• _Texte du document_:
Par Vincent Le Biez, ingénieur-élève au Corps de Mines, auteur de l’étude « Eoliennes, nouveau souffle ou vent de folie ? », une contribution au débat public de l’Institut Montaigne, qui remet en cause le développement programmé de l’éolien en France par le récent Grenelle de l’environnement.
Après un démarrage tardif par rapport à ses voisins européens, la France s’est lancée dans un développement massif de l’éolien dans le but d’atteindre près de 10 % de sa consommation nationale d’électricité à l’horizon 2020. Pour cela, la puissance publique a multiplié les aides et les garanties à destination de ce secteur.
Le développement de l’éolien de cette ampleur ne répond pas à un besoin en France et il induirait des surcoûts pour la collectivité pouvant dépasser 2,5 milliards d’euros par an à horizon 2020. En revanche, un développement modéré de cette source d’énergie qui s’appuierait sur des appels d’offres plutôt que sur un tarif d’achat garanti peut permettre d’accompagner dans une certaine mesure l’augmentation de la demande d’électricité tout en diminuant les émissions de CO2 et en mettant fin aux profits particulièrement élevés qu’on observe aujourd’hui sans justification dans la filière éolienne.

• _Explorer le texte_:
(1) D'après le texte, quelle part de sa consommation nationale d'électricité la France cherche-t-elle à couvrir par l'éolien à l'horizon 2020 ?
(2) Énumérez tous les effets qu'un développement modéré de l'éolien, appuyé sur des appels d'offres, pourrait avoir selon le texte.
Pour répondre, fondez-vous uniquement sur le texte.

(Coordonnées des repères des membres)

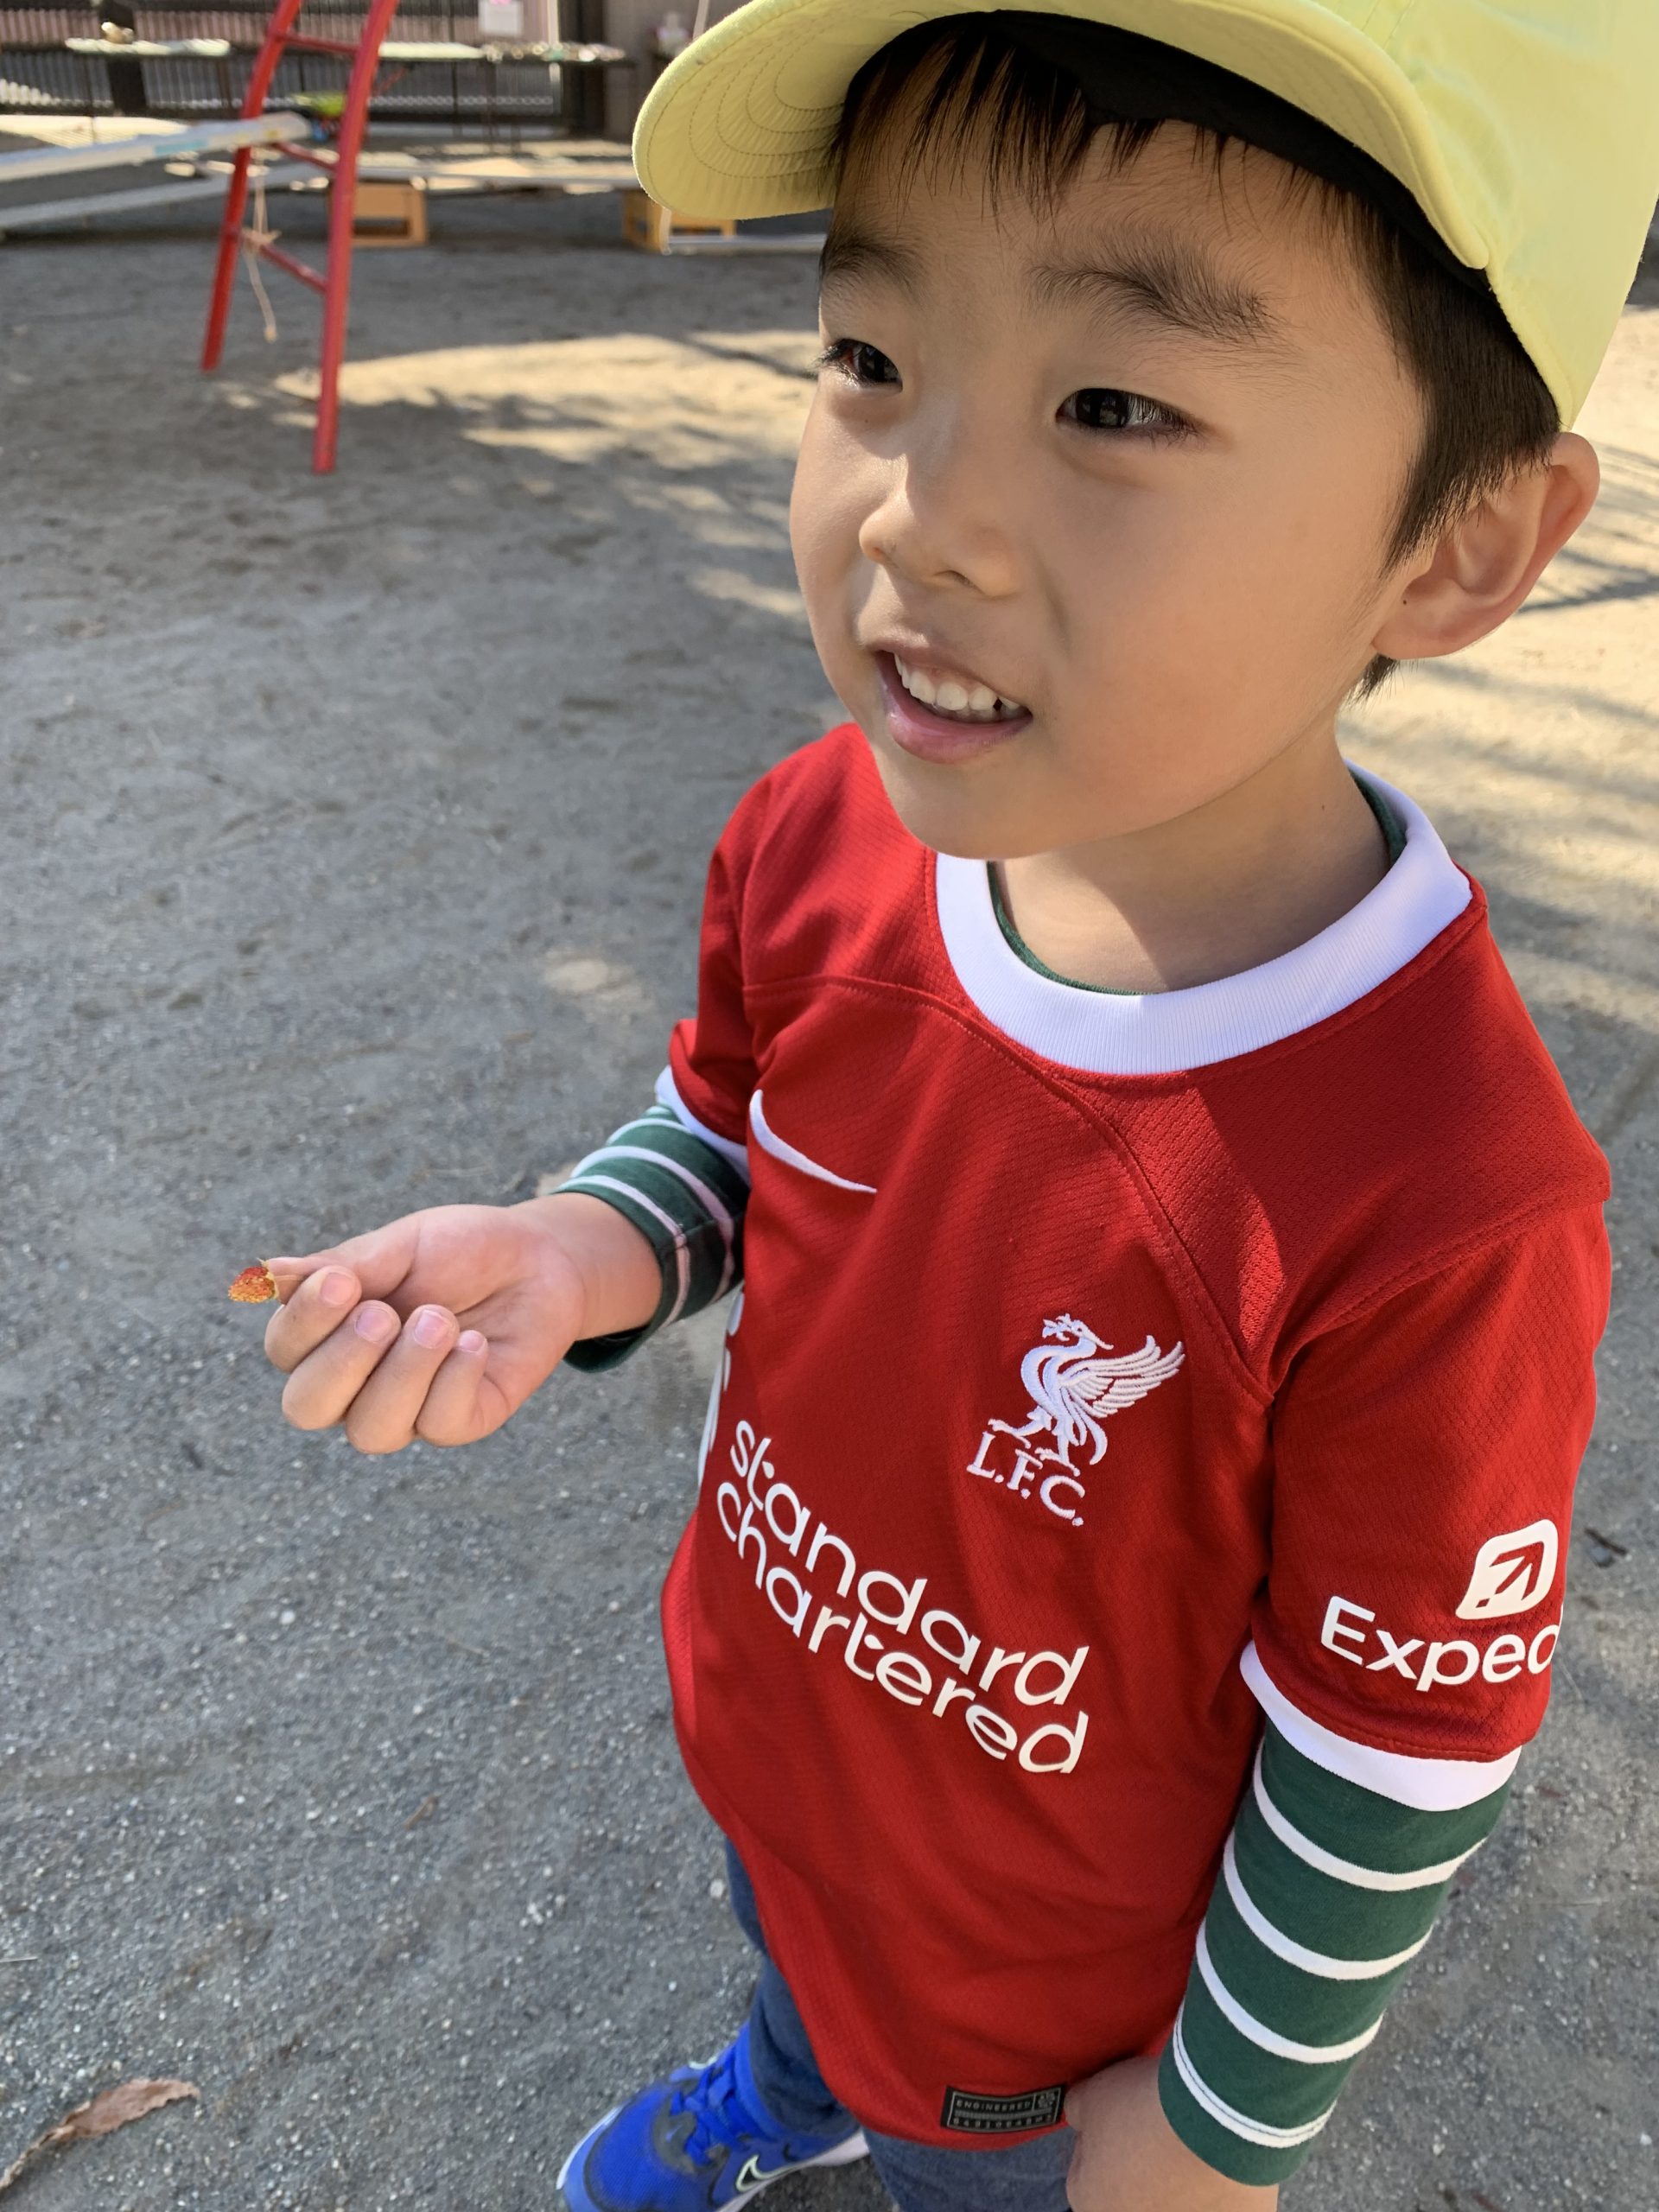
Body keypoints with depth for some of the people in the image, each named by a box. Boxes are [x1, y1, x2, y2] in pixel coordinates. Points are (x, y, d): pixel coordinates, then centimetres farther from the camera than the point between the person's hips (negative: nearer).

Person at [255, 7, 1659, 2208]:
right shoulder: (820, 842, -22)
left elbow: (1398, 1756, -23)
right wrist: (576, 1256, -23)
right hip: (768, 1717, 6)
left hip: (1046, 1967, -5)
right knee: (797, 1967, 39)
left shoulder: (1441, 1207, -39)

---

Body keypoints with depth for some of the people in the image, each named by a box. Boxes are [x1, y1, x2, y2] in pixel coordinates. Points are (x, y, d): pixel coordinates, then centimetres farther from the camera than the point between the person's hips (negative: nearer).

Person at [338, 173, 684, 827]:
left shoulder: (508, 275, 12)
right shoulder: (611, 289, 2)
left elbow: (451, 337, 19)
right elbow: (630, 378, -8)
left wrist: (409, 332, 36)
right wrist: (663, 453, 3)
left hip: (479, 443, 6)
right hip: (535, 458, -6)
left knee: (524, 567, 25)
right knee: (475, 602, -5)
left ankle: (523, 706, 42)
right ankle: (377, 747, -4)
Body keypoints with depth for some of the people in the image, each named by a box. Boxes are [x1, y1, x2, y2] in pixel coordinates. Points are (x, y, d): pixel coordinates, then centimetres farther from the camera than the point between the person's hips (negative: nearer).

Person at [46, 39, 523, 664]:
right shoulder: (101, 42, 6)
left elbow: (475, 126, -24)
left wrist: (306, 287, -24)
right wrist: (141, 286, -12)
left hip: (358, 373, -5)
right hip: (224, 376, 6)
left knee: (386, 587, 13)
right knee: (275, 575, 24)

---

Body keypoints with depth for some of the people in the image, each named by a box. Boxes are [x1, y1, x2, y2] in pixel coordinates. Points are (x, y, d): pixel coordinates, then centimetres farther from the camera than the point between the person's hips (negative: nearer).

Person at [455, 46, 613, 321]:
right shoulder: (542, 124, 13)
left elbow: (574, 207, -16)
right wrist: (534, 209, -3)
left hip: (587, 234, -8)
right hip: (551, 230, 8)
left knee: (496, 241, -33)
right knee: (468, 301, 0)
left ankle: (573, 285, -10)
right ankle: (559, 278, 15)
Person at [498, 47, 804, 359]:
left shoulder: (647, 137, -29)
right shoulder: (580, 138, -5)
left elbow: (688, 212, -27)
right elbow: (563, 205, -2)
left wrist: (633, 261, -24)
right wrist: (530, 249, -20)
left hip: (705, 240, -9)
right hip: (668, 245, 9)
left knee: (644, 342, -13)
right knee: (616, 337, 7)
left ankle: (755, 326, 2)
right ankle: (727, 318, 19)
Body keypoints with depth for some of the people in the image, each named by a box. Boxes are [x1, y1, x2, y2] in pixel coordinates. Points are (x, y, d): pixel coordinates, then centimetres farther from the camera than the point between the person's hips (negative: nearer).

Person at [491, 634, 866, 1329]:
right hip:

• _Réponses aux exercices_:
(1) Près de 10 %.

(2)
- Accompagner dans une certaine mesure l'augmentation de la demande d'électricité
- Diminuer les émissions de CO2
- Mettre fin aux profits particulièrement élevés observés aujourd'hui sans justification dans la filière éolienne